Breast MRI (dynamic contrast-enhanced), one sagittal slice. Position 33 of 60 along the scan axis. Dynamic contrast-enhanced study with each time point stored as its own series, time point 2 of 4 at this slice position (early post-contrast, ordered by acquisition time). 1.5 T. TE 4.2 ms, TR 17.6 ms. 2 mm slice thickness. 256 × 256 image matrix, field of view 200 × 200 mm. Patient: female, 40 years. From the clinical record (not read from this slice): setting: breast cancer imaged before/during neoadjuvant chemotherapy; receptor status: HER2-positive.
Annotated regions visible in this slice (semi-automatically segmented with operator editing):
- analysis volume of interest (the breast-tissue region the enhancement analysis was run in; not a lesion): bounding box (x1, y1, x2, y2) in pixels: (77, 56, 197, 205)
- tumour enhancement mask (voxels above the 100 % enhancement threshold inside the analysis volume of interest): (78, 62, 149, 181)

----

▸ What needs to be done
Write out, unaltered, the lines from the opening of the listing through the line that includes "- analysis volume".

▸ Written answer
Breast MRI (dynamic contrast-enhanced), one sagittal slice. Position 33 of 60 along the scan axis. Dynamic contrast-enhanced study with each time point stored as its own series, time point 2 of 4 at this slice position (early post-contrast, ordered by acquisition time). 1.5 T. TE 4.2 ms, TR 17.6 ms. 2 mm slice thickness. 256 × 256 image matrix, field of view 200 × 200 mm. Patient: female, 40 years. From the clinical record (not read from this slice): setting: breast cancer imaged before/during neoadjuvant chemotherapy; receptor status: HER2-positive.
Annotated regions visible in this slice (semi-automatically segmented with operator editing):
- analysis volume of interest (the breast-tissue region the enhancement analysis was run in; not a lesion): bounding box (x1, y1, x2, y2) in pixels: (77, 56, 197, 205)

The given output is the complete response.